Open Notebook Science, Selected Content, Delayed (ONS-SCD)
I am trying to juggle my work in a dual Open-And-Closed way.
To explain: I try to keep an electronic ‘Open Notebook’ that aligns with the principles of the Open Notebook Science (ONS) movement’s ‘Selected Content – Delayed’ category (ONS-SCD). Back in 2012 when I started my notebook I looked around for models of what style of publication I wanted. I knew that some of my work was owned by the university I work at, and I am not allowed to publish this openly. Then there is other stuff I owned as part of my PhD, but that I might not want to release all the details of my work. So I settled on a ‘Selected Content - Delayed’ category and got the logo shown here from the (now-defunct) website http://onsclaims.wikispaces.com/. The ONS movement is still described on Wikipedia though https://en.wikipedia.org/wiki/Open_notebook_science.
In this publication model I make publicly available the content of my research notebook (like a blog), in which I write reports of the details of the data, code and documents related to my research.

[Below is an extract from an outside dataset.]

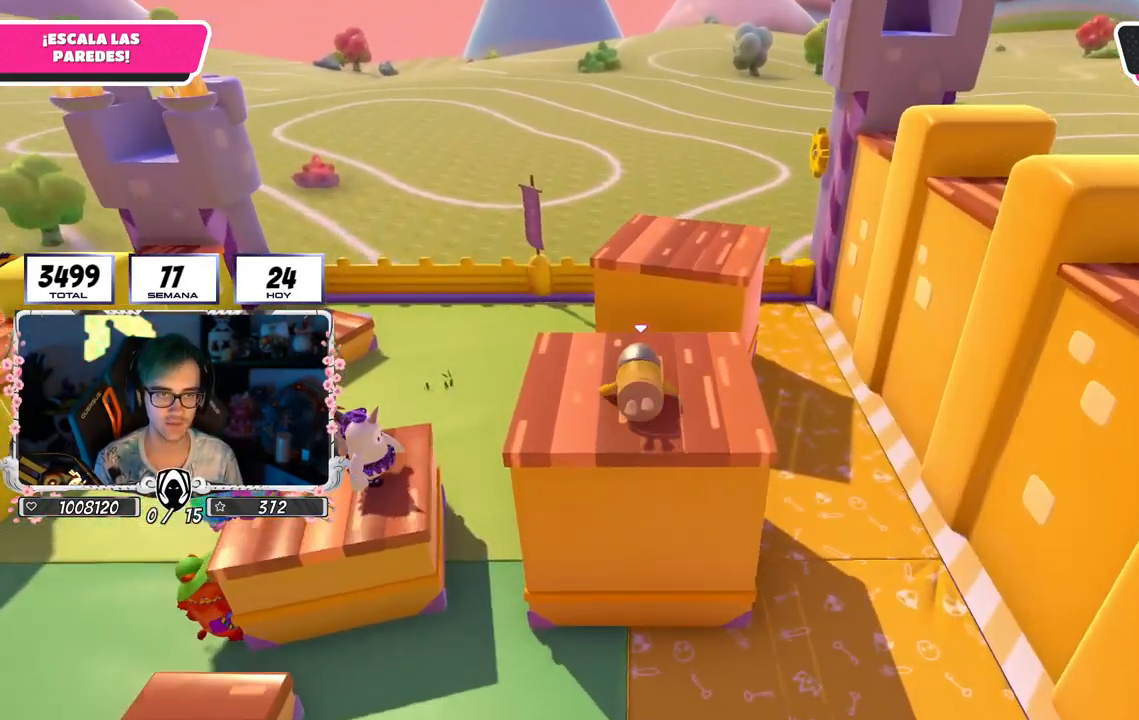
{"buttons": [], "left_stick": "up", "right_stick": "center", "events": [[117, "right_stick", "center"], [217, "right_stick", "down-right"], [367, "right_stick", "center"]]}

I selectively make material open on github, and I sometimes delay publication of the material that I keep in my private research notebook. That work is kept private either because it includes unpublished work that I wish to keep embargoed until after publication, or because it is all the gory details of process of writing code to create or analyse data that is not appropriate for open publication.
In previous work I have either paid for additional private repos on github, and made the repo open once the paper is published, or alternately used bitbucket with unlimited free private repos for university students and then just put together a public repo for sharing ‘polished’ outputs.
The upshot is that I use this part open / part closed approach during the data exploration, cleaning, analysis and writing. In my opinion as long as the final workflow is clearly and openly documented and reproducible, that’s the most important thing.
The motivation stems back to the Climategate scandal and infamous ‘Harry Readme’ file
My supervisors over the years have all been really supportive of working in an open way and I have flirted with the idea of being completely open. However, I got a little worried about the implications of working too openly when malicious people might dig though my work for vexatious reasons, such as looking for errors or embarrassing comments I might inadvertently make that, when taken out of context, might make me sound foolish.
This sounds far fetched, but as an example of this, a few years ago there was a fair amount of heat generated by a lot of emails and other documents from the University of East Anglia Climate Research University. I was particularly interested because I was struggling to make sense of a lot of weird and wonderful databases and I felt a lot of sympathy for ‘Harry’, someone who as far as I could tell was doing a pretty good job of exploring, cleaning and documenting their work.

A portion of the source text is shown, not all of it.